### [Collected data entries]

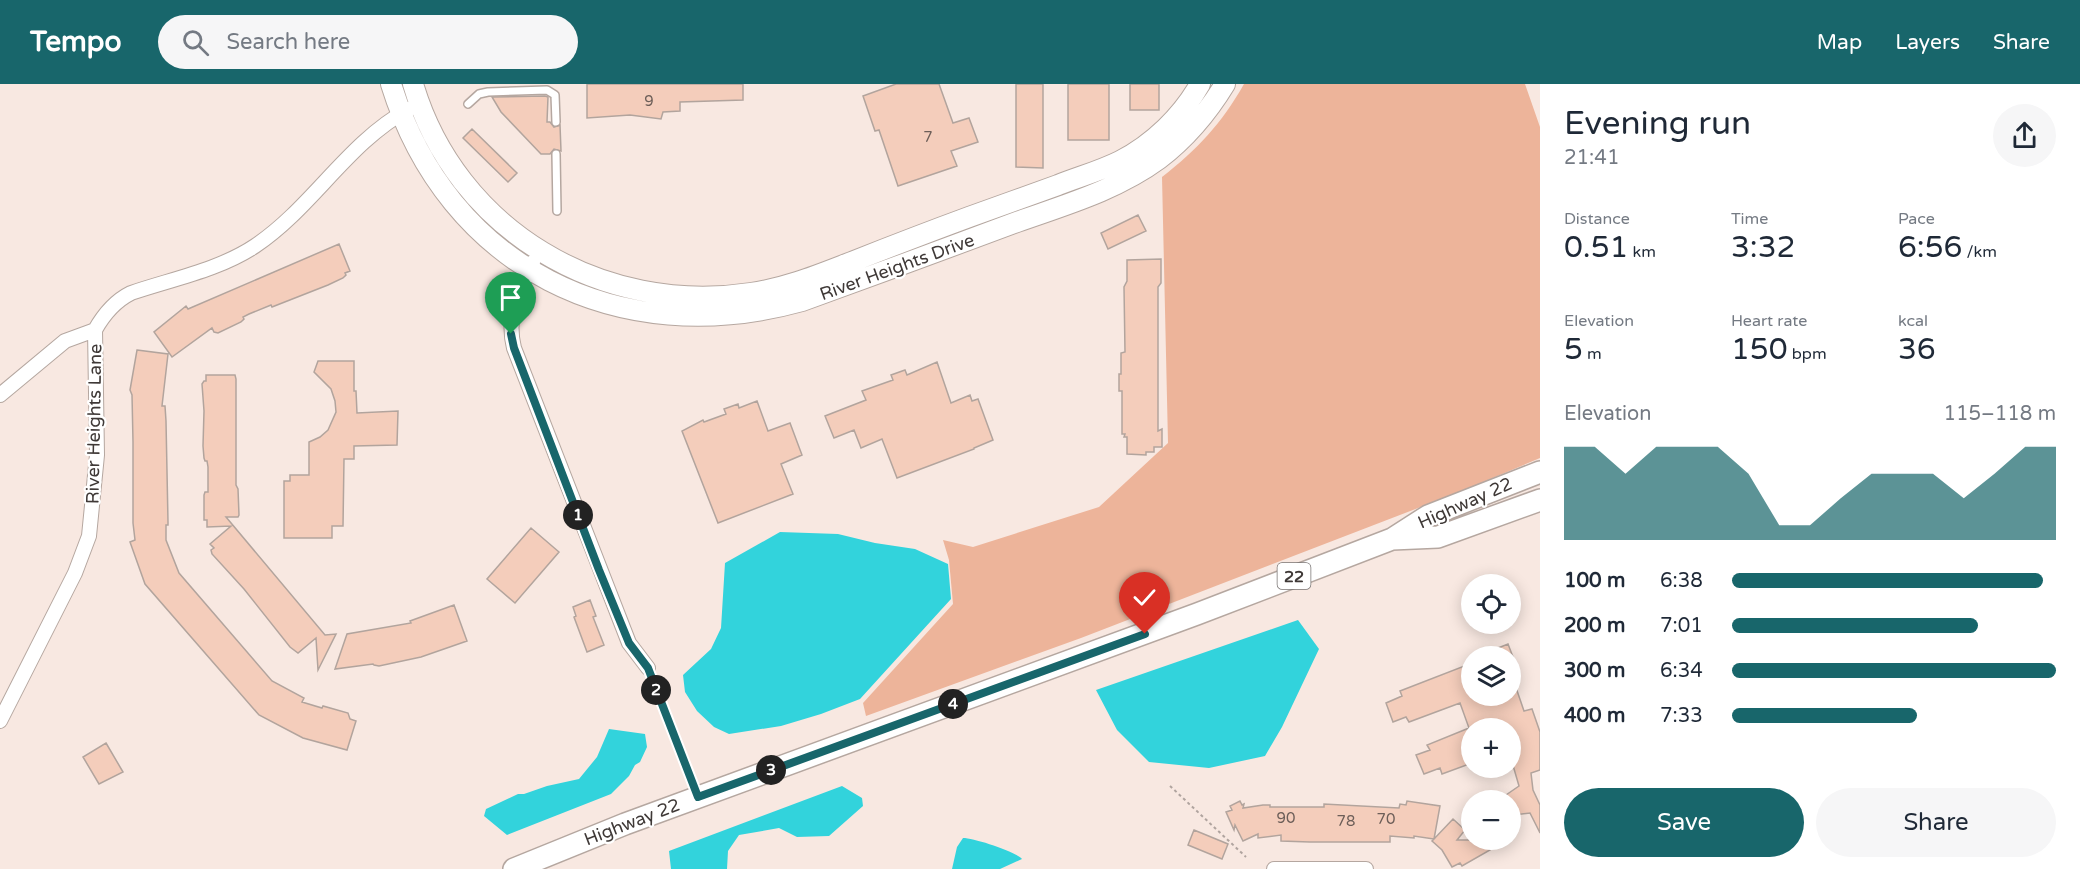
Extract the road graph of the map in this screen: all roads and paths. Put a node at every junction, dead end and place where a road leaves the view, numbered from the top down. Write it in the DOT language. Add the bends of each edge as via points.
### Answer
graph roads {
  1 [pos="391,84"];
  2 [pos="413,84"];
  3 [pos="1200,84"];
  4 [pos="1225,84"];
  5 [pos="419,104"];
  6 [pos="468,104"];
  7 [pos="400,114"];
  8 [pos="556,122"];
  9 [pos="556,154"];
  10 [pos="1135,163"];
  11 [pos="1059,184"];
  12 [pos="1069,203"];
  13 [pos="557,211"];
  14 [pos="938,228"];
  15 [pos="948,248"];
  16 [pos="540,251"];
  17 [pos="529,270"];
  18 [pos="752,293"];
  19 [pos="758,312"];
  20 [pos="95,330"];
  21 [pos="0,395"];
  22 [pos="1540,472"];
  23 [pos="1540,500"];
  24 [pos="1392,538"];
  25 [pos="648,668"];
  26 [pos="0,721"];
  27 [pos="1170,786"];
  28 [pos="698,797"];
  29 [pos="1246,857"];
  30 [pos="514,869"];
  31 [pos="1274,869"];
  32 [pos="1335,869"];
  33 [pos="1366,869"];
  1 -- 7 [label="street, River Heights Drive"];
  2 -- 5 [label="street, River Heights Drive"];
  3 -- 10 [label="street, River Heights Drive" via="1178,116"];
  4 -- 10 [label="street, River Heights Drive" via="1186,135 1159,159"];
  5 -- 7 [label="street, River Heights Lane"];
  5 -- 16 [label="street, River Heights Drive" via="460,180 500,221"];
  6 -- 8 [label="lane" via="488,92 547,90 555,95"];
  7 -- 17 [label="street, River Heights Drive" via="451,200 481,233"];
  7 -- 20 [label="street, River Heights Lane" via="371,134 278,228 256,245 234,258 118,300"];
  9 -- 13 [label="lane"];
  10 -- 11 [label="street, River Heights Drive" via="1106,167"];
  10 -- 12 [label="street, River Heights Drive" via="1117,184"];
  11 -- 12 [label="street"];
  11 -- 14 [label="street, River Heights Drive"];
  12 -- 15 [label="street, River Heights Drive"];
  14 -- 15 [label="street"];
  14 -- 18 [label="street, River Heights Drive" via="800,282"];
  15 -- 19 [label="street, River Heights Drive" via="802,301"];
  16 -- 17 [label="street"];
  16 -- 18 [label="street, River Heights Drive" via="593,277 645,292 694,297"];
  17 -- 19 [label="street, River Heights Drive" via="591,298 636,310 704,317"];
  17 -- 25 [label="street" via="511,314 514,348 629,643"];
  18 -- 19 [label="street"];
  20 -- 21 [label="street" via="65,341"];
  20 -- 26 [label="street, River Heights Lane" via="97,455 89,536 75,573"];
  22 -- 24 [label="main road, Highway 22 / 22" via="1428,516"];
  23 -- 24 [label="main road, Highway 22 / 22" via="1438,537"];
  24 -- 28 [label="main road, Highway 22 / 22" via="1093,653"];
  25 -- 28 [label="lane"];
  27 -- 29 [label="path"];
  28 -- 30 [label="main road, Highway 22 / 22"];
  31 -- 32 [label="street"];
  32 -- 33 [label="street"];
}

### [AIM OF THE TASK]
The expected output is every line of the records in which the string "main" appears.

### [TASK OUTPUT]
  22 -- 24 [label="main road, Highway 22 / 22" via="1428,516"];
  23 -- 24 [label="main road, Highway 22 / 22" via="1438,537"];
  24 -- 28 [label="main road, Highway 22 / 22" via="1093,653"];
  28 -- 30 [label="main road, Highway 22 / 22"];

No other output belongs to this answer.